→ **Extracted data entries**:
====================
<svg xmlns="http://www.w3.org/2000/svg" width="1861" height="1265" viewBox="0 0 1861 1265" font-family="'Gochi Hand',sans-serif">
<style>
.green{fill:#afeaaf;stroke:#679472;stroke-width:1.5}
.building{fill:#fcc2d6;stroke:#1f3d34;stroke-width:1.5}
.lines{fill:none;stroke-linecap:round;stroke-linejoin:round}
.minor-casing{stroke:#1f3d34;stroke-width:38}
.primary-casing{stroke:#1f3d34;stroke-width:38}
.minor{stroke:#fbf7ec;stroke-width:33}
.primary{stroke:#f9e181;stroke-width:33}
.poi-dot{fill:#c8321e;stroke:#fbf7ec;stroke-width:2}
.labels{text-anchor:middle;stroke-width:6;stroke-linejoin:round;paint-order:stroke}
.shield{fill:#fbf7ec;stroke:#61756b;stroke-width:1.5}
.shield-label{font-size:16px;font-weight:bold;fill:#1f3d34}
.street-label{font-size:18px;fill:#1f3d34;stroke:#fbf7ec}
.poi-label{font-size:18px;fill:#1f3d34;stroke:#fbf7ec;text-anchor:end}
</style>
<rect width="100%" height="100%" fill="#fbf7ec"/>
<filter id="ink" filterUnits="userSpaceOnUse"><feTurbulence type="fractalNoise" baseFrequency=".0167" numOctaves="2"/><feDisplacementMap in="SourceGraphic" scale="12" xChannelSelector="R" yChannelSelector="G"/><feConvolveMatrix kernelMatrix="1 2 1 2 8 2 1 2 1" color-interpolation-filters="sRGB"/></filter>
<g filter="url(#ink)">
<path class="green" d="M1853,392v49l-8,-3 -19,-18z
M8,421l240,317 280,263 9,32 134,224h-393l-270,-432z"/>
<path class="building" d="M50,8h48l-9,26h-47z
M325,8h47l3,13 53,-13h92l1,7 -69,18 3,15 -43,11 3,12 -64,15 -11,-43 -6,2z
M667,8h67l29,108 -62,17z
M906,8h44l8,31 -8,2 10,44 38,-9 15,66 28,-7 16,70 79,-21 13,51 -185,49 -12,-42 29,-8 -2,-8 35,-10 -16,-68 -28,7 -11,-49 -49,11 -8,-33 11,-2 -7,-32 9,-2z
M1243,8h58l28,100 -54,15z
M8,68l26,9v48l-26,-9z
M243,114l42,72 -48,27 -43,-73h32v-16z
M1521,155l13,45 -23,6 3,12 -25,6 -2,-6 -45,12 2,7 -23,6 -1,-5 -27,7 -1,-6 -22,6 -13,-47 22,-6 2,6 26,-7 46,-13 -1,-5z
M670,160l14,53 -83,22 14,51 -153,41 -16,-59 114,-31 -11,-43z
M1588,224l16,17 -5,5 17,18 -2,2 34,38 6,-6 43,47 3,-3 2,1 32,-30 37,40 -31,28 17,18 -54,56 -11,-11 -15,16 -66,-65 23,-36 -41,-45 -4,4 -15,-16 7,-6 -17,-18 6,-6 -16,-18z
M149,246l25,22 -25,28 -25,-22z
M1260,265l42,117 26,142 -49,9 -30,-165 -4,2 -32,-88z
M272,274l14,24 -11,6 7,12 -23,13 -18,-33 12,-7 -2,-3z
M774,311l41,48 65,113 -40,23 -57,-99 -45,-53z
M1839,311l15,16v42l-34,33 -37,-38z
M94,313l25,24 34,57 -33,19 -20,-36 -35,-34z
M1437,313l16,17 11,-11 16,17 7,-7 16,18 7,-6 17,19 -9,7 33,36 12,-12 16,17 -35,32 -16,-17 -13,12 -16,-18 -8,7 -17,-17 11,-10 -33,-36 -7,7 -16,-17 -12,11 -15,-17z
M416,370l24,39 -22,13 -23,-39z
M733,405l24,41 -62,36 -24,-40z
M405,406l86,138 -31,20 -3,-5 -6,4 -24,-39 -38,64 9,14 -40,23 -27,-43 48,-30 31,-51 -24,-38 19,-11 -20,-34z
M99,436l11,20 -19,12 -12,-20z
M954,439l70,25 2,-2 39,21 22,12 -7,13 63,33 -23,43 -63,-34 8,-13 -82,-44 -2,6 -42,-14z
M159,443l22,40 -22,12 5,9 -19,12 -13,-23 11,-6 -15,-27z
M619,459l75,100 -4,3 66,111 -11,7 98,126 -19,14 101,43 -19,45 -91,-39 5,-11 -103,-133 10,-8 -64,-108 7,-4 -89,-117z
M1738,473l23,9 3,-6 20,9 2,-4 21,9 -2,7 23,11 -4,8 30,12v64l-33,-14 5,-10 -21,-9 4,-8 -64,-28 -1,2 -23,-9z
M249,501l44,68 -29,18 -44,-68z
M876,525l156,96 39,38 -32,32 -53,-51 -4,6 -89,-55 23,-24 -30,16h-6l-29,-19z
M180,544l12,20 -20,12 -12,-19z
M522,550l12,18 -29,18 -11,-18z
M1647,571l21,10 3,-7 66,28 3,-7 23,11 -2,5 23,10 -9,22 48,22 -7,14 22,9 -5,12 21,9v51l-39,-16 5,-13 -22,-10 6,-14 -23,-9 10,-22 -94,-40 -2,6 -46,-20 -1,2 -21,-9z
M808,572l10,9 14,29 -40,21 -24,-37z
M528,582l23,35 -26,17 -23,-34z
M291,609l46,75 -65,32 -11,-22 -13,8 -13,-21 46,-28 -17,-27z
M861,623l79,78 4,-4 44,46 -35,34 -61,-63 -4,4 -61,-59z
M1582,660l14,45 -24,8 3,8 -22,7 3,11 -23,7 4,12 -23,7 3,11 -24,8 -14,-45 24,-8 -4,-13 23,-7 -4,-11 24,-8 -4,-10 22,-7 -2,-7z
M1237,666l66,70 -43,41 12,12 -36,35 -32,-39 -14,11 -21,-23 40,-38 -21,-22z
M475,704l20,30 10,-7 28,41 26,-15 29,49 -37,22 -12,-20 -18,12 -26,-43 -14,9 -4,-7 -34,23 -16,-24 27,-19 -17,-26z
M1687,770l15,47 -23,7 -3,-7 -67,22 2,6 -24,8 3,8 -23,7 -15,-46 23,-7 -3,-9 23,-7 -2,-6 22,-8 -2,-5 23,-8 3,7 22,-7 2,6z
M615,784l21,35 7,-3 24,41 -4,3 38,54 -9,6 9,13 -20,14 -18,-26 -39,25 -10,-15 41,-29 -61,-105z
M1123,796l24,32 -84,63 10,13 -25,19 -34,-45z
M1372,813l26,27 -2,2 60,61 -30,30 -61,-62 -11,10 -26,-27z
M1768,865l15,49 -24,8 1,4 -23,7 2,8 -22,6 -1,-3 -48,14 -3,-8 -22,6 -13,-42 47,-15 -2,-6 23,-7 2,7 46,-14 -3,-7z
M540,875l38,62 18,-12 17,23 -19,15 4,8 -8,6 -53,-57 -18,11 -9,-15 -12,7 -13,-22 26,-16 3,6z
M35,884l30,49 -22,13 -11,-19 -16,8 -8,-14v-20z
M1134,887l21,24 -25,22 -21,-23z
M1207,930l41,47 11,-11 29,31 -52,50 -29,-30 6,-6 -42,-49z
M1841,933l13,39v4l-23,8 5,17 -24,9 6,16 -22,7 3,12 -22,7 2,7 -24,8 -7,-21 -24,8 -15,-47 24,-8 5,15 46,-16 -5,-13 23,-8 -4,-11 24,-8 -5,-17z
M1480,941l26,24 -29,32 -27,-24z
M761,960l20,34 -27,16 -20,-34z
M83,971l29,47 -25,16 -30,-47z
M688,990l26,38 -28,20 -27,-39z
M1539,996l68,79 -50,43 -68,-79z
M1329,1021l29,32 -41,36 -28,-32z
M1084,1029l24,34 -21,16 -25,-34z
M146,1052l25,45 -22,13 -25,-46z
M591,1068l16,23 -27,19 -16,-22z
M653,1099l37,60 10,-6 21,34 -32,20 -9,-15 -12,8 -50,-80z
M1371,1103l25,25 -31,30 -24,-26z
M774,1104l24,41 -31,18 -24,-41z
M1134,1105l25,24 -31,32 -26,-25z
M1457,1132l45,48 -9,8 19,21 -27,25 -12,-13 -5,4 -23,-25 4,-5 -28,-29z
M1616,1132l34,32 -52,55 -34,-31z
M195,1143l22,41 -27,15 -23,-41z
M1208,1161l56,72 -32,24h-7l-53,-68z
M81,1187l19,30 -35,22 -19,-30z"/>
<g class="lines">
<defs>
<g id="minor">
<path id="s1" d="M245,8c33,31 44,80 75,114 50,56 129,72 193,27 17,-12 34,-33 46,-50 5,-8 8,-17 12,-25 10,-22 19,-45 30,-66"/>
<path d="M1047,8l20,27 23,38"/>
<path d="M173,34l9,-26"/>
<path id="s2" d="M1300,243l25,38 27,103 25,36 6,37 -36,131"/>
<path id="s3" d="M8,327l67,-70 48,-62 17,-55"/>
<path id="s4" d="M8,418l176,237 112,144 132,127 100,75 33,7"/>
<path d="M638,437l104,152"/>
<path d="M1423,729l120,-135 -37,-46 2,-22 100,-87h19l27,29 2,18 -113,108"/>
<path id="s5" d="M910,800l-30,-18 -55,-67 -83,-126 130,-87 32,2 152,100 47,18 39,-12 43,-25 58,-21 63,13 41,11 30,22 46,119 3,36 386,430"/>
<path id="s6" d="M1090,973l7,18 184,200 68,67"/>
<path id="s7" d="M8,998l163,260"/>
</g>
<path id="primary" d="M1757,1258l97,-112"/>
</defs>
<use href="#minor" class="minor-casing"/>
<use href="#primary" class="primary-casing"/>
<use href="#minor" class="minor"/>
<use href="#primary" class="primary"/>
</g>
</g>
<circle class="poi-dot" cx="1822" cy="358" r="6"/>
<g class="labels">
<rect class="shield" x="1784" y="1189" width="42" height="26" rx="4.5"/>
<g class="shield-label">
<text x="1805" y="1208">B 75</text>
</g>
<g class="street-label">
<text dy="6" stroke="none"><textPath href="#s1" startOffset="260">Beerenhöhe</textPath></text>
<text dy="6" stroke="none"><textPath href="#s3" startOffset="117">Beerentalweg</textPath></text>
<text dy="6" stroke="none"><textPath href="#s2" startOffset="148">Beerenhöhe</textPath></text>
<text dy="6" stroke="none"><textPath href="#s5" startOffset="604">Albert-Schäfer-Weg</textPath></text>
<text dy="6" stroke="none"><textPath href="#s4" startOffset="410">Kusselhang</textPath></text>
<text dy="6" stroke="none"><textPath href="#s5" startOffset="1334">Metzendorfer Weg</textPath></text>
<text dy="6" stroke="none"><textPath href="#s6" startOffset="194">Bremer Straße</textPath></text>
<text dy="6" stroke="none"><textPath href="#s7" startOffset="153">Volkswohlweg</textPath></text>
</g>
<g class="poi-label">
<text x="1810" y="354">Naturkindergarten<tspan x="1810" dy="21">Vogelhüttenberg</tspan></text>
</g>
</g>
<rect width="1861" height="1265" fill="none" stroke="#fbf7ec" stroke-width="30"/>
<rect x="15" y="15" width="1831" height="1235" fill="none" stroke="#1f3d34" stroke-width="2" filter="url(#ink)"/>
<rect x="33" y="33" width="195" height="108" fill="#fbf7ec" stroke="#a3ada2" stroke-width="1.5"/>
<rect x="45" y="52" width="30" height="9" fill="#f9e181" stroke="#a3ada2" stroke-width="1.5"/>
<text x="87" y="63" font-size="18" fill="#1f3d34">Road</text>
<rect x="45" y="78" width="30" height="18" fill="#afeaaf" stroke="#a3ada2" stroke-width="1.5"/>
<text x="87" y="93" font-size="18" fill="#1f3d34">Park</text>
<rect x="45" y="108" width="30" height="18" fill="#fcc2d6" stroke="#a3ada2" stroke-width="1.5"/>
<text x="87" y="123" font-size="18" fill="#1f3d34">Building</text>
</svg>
====================
→ **WHAT IS BEING ASKED**: Where a line above contains the word "linejoin", show that line.

→ **YOUR RESPONSE**:
.lines{fill:none;stroke-linecap:round;stroke-linejoin:round}
.labels{text-anchor:middle;stroke-width:6;stroke-linejoin:round;paint-order:stroke}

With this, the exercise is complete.